Une affaire de trafic de médicaments psychotropes vient d’être démantelée à Alger. Un médecin et une infirmière d’une clinique privée de Bordj El Kifan sont accusés d’avoir participé à un réseau de distribution illégale de substances réglementées. Quatre autres suspects ont été placés en détention provisoire dans le cadre de cette enquête.
Un réseau de trafic de psychotropes démantelé à Alger
Le 17 décembre 2024, le tribunal de Dar El Beïda a ordonné la détention provisoire de quatre individus impliqués dans un trafic de médicaments psychotropes.
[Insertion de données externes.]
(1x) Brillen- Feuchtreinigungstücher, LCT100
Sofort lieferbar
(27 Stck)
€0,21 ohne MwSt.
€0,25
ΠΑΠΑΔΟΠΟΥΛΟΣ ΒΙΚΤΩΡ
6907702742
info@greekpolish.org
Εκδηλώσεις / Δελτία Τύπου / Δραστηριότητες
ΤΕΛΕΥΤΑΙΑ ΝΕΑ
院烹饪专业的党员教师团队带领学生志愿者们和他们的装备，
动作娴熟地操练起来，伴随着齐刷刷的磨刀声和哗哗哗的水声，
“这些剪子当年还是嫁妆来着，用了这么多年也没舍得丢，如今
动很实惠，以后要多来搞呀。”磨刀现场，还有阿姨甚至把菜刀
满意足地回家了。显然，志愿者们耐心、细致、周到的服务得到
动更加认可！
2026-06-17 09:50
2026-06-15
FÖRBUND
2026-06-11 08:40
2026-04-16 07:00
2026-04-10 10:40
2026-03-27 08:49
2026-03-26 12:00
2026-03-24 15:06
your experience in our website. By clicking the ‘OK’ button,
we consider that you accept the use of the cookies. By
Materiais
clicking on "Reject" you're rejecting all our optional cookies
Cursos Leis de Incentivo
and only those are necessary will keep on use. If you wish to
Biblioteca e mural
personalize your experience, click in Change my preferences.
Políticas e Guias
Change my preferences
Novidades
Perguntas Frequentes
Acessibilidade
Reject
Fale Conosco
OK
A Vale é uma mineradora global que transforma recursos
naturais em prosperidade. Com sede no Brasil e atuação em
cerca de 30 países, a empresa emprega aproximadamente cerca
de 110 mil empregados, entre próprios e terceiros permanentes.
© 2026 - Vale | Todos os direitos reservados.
Parmi eux figure un cadre militaire de la caserne de Mohammedia. Les suspects sont accusés de possession et de vente illégale de Tramadol et de Prégabaline, deux substances réglementées fréquemment détournées pour un usage récréatif.
Lors de leur arrestation, les forces de l’ordre ont saisi environ 900 comprimés de ces médicaments, soigneusement dissimulés dans leur véhicule. Les perquisitions à leurs domiciles ont également permis de découvrir des ordonnances médicales suspectes et des congés maladie portant le cachet d’une clinique privée de Bordj El Kifan.
Un médecin et une infirmière impliqués dans le trafic
L’enquête a révélé l’implication d’un chirurgien orthopédiste et de son infirmière, exerçant dans la clinique privée en question. Ils sont accusés d’avoir rédigé de fausses ordonnances en échange de 10 000 dinars par consultation. Ces documents permettaient aux trafiquants de se procurer les médicaments psychotropes de manière apparemment légale.
Les autorités ont constaté que la clinique ne tenait pas de registre des patients, ce qui facilitait la dissimulation de ces activités illégales. Le médecin et l’infirmière ont été placés sous contrôle judiciaire dans l’attente de leur procès.
Un trafic aux ramifications potentiellement plus larges
Trois des quatre suspects ont avoué leur participation au trafic, confirmant le rôle du médecin dans la délivrance des ordonnances frauduleuses. Bien que le quatrième ait nié son implication, les preuves matérielles recueillies par les enquêteurs semblent accablantes.
Les autorités poursuivent leurs investigations pour déterminer l’ampleur réelle de ce réseau et ses éventuelles connexions avec d’autres filières de trafic de médicaments. Cette affaire met en lumière la problématique croissante du détournement de substances psychotropes en Algérie et les défis auxquels font face les forces de l’ordre pour lutter contre ce phénomène.